I guess if we decide that route 2. is correct, I have a few options:

samuelcolvin commented 3 months ago

Much as route 1. (very lax casting of unions) would simplify my use case, in writing this up I realised that probably doesn't make much sense in general.

alamb commented 3 months ago

Much as route 1. (very lax casting of unions) would simplify my use case, in writing this up I realised that probably doesn't make much sense in general.

Yeah -- I think of a Union as the way in arrow to represent a dynamically typed value: each row of a union can be one of a set of different types

So I guess if we are casting from a union array to another type, I would as a user expect that each row of the union (regardless of what variant it was) would be cast to the target type

gstvg commented 2 months ago

Hey @samuelcolvin, if I get it right, your first option looks like union_extract from DuckDB. Example usage~%0AINSERT-INTO-tbl1-values-(1)%2C-('two')%2C-(union_value(str-%3A%3D-'three'))~,SELECT-union_extract(u%2C-'str')-AS-str%0AFROM-tbl1~)

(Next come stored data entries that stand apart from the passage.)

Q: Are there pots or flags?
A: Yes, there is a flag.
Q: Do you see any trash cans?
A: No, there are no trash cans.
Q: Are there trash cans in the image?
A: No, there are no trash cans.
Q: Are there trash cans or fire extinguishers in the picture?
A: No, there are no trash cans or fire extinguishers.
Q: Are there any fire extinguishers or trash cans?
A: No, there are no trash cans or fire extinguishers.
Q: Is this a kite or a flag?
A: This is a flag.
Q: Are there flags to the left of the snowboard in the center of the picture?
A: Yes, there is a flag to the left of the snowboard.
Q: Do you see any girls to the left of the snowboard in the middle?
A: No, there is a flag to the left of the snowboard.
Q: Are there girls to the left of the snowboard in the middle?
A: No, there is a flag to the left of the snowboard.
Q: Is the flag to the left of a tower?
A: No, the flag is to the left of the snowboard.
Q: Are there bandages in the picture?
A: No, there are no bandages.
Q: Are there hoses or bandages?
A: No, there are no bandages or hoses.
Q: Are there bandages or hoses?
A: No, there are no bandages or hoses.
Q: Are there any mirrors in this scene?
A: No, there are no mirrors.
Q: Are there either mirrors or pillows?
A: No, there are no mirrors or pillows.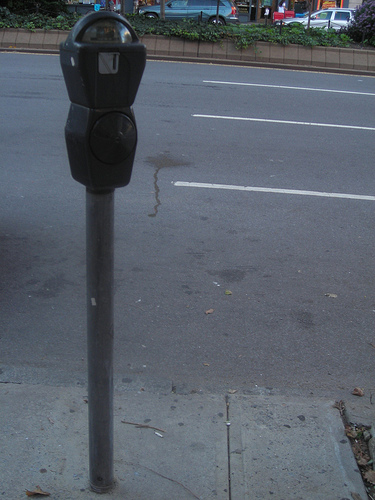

I'm trying to implement it at https://github.com/apache/datafusion/pull/12116 in case it helps

DuckDB union cast docs may also be of interest

samuelcolvin commented 2 months ago

interesting, I don't know what @alamb things, but I'd say it would be best to implement it in this repo rather than datafusion.

alamb commented 2 months ago

I think implementing a union_extract kernel in arrow-rs makes sense to me. Starting it in datafusion and then porting it to arrow-rs also would make sense

gstvg commented 2 months ago

I can port the PR here, it will take a few days. Hopefully this would avoid duplicate review work, especially since most of the tests should be rewritten from sqllogictests to unit tests. Do you agree?